Баженов откинулся всем корпусом на спинку стула и, прищуривая голубые глаза, ласково оглядел своего хозяина.

— Ну, что вы это! — запротестовал Афанасий Анисимович и невольно заулыбался, но отнюдь не польщенно и заискивающе, а скорее с сочувственной снисходительностью, как улыбаются милой детской шалости. — Я, Владимир Петрович, напротив, человек суровый, суровую то есть прошел школу, и повоевать мне пришлось и в японскую, и в империалистическую, и в гражданскую войну, только теперь в полных инвалидах благодаря контузии…

— Нет! Нет! Это неважно! — замахал на него левой рукой Баженов. — И вы меня прекрасно понимаете! В том-то и штука, я хочу сказать, что мерзавца ударить одно удовольствие! И всего лучше ударит тот, у кого такая вот улыбка добрая, как у вас! Именно так!

Он прихлопнул ладонью по столу.

— Но когда вы будете бить человека за дело, вы никаких громких слов говорить не станете и оправдываться не будете, это побуждение вашего сердца. Так вот, в такие времена, как сейчас, самое главное, по-моему, отдаться велению сердца!..

Владимир Петрович встал из-за стола и со стаканом в руке прошелся по комнате.

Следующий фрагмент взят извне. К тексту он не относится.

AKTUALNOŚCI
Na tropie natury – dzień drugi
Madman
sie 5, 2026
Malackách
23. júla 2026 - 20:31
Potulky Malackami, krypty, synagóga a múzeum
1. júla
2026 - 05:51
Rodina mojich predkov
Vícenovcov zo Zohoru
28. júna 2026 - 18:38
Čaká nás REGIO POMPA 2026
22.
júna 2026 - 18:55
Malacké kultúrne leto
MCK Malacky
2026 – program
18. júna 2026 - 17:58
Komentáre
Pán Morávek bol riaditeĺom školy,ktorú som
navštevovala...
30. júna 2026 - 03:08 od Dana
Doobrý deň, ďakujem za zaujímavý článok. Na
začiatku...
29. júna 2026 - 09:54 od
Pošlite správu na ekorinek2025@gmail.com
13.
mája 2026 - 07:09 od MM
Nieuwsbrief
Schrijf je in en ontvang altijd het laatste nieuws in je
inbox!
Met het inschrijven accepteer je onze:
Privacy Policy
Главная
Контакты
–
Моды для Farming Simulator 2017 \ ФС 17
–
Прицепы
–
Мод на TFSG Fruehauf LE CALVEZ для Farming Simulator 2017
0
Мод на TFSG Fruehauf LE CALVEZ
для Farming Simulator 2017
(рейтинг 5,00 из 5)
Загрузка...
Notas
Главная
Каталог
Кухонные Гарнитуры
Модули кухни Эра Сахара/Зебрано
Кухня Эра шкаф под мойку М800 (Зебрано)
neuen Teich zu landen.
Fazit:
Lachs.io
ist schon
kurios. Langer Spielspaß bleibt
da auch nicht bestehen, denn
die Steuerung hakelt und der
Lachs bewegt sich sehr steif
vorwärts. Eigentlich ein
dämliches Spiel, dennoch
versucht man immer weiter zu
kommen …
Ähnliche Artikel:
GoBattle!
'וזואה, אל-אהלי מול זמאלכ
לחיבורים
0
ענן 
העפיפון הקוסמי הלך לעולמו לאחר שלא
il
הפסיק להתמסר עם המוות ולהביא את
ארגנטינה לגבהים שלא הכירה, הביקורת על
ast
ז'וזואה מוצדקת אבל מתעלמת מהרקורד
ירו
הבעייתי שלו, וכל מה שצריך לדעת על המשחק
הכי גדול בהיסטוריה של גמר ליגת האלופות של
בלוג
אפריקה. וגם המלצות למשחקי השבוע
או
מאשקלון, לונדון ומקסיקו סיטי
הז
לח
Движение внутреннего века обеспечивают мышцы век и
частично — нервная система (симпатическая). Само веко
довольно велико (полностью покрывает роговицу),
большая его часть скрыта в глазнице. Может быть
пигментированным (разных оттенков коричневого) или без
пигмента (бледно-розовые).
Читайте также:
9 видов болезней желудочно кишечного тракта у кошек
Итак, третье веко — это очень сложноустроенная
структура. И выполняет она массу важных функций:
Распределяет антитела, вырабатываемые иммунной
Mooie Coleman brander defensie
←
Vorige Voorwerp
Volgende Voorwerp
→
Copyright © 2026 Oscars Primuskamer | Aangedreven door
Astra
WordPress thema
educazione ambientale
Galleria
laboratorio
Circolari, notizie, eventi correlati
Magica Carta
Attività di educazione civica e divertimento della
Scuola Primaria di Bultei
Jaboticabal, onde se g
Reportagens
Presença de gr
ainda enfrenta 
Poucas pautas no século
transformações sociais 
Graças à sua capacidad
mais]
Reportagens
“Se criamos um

Афанасий Анисимович следил за ним сочувствующим взглядом.

— Я очень люблю свою жену, Афанасий Анисимович, — после короткого молчания произнес Баженов и остановился перед своим собеседником. — Об этом как-то до сих пор никому не приходилось говорить, и вы мне простите…

Честно сказать, у меня в жизни было только два поглощающих меня чувства — любовь к жене и к моей работе.

Баженов оборвал, точно пытаясь представить себе, как это было хорошо, но тотчас же заговорил снова:

— И скажу вам, так же, как я не думал об этой своей любви, а просто жил этим чувством, так точно я не думал о том, что мне необходима Москва, этот университет, мои слушатели студенты, наконец, русский язык для выражения моих мыслей, а просто обитал в Москве, общался с молодежью и всего лучше изъяснялся с людьми по-русски… Вам понятна моя мысль?

— Очень даже понятна, — готовно отозвался Афанасий Анисимович.

— И мне в голову не приходила бредовая мысль, что кто-нибудь может меня разлучить с женой, выселить из Москвы, лишить меня моих учеников, запретить мне говорить по-русски! Именно не приходило в голову!

Профессор с каким-то недоумением растопырил пальцы левой руки, глянул на них, потом на стакан, зажатый в правой ладони, торопливо глотнул кофе и поставил стакан на стол.

— И вот, когда, началась война… Вы знаете, я историк, я кое в чем разбираюсь, кое-что умею предвидеть, и война с Германией, великая схватка с фашизмом не явилась для меня неожиданностью. Самое существо фашизма мне тоже достаточно известно. Наконец, гитлеровские дела сами говорили за себя… Одним словом, логикой вещей я был подготовлен ко всему…

Владимир Петрович снова взмахнул рукой, растопырив пальцы:

— Я даже записался в ополченцы… На комиссии оказалось, что сердце у меня с каким-то выдыхом! И меня прогнали.